Thanks for any enlightments!

Regards,
Guillaume
Advertisement
I've only ever seen OpenCL billed as a GPGPU solution, so I don't really see where you're coming from. It certainly isn't a magic wand that makes all computational processes better; you're right about that. But it does seem pretty darn good if you want to go GPGPU programming.

Wielder of the Sacred Wands
[Work - ArenaNet] [Epoch Language] [Scribblings]


I've only ever seen OpenCL billed as a GPGPU solution, so I don't really see where you're coming from. It certainly isn't a magic wand that makes all computational processes better; you're right about that. But it does seem pretty darn good if you want to go GPGPU programming.

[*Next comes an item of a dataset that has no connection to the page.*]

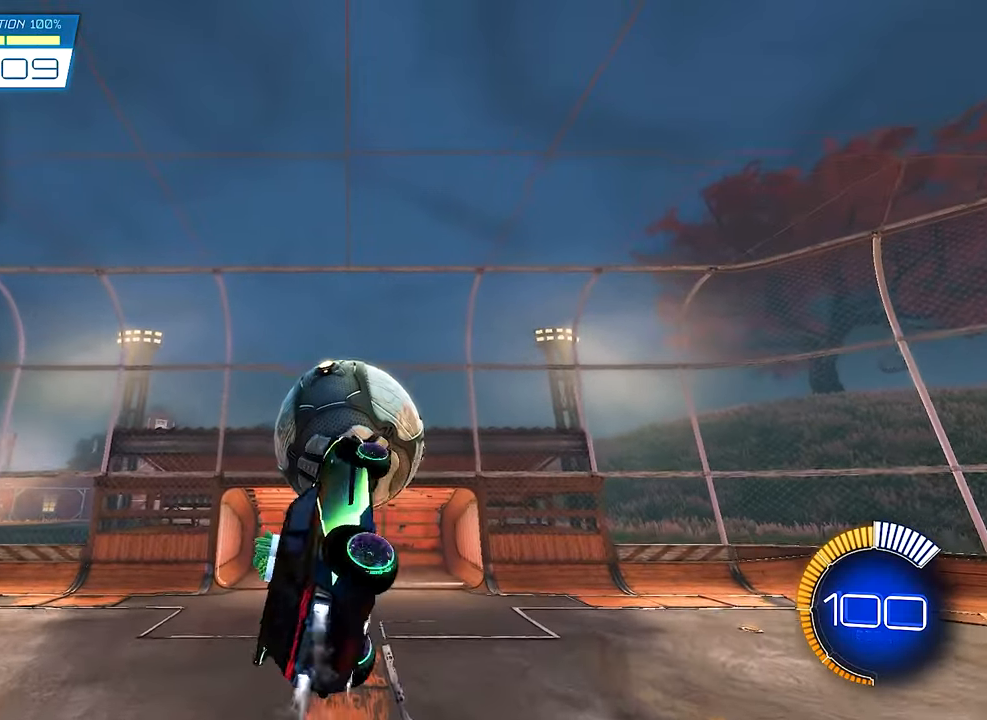
{"buttons": ["B", "R2"], "left_stick": "center", "right_stick": "center", "events": [[100, "L1", "up"], [100, "left_stick", "down-left"], [267, "left_stick", "center"], [333, "left_stick", "up-right"], [433, "left_stick", "center"]]}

Basically. An OpenCL kernel can be compiled and run on CPU, but you get very little benefit over a simple threading/thread pooling library. The OpenCL specification itself is geared 100% toward GPU architecture. In fact, the current spec is nearly identical to CUDA circa major revisions number 2-3.

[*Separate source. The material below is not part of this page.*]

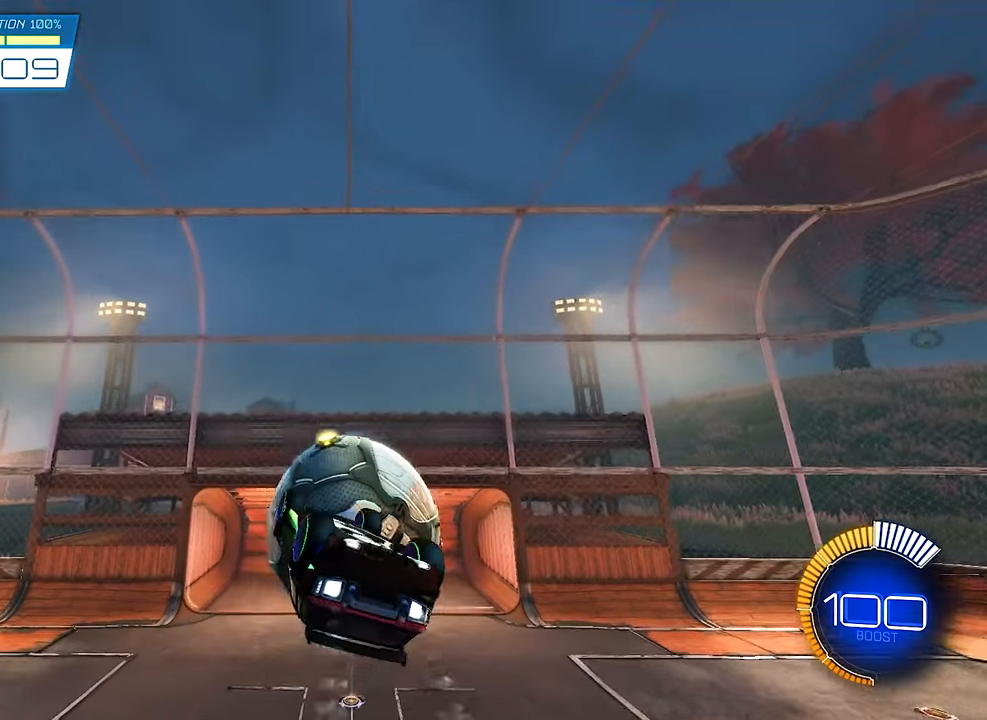
{"buttons": [], "left_stick": "center", "right_stick": "center", "events": [[100, "left_stick", "up"], [200, "B", "up"], [233, "R2", "up"], [300, "left_stick", "center"]]}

And as an aside, since GPGPU solutions are not currently, and probably will never be, consumer level solutions (except in extreme rare cases where people are willing to purchase multiple GPUs and dedicate one or more to GPGPU), there really is very little reason to go with anything other than CUDA (or possibly DirectCompute if you prefer HLSL) on an nVidia powered solution. CUDA is much more advanced than OpenCL, and in a lab or server setting (where GPGPU makes the most sense), you have full control over hardware composition. Also, the nVidia development and debugging tools for GPGPU are simply the best available.

[quote name='ApochPiQ' timestamp='1316149721' post='4862320']
I've only ever seen OpenCL billed as a GPGPU solution, so I don't really see where you're coming from. It certainly isn't a magic wand that makes all computational processes better; you're right about that. But it does seem pretty darn good if you want to go GPGPU programming.


Basically. An OpenCL kernel can be compiled and run on CPU, but you get very little benefit over a simple threading/thread pooling library. The OpenCL specification itself is geared 100% toward GPU architecture. In fact, the current spec is nearly identical to CUDA circa major revisions number 2-3.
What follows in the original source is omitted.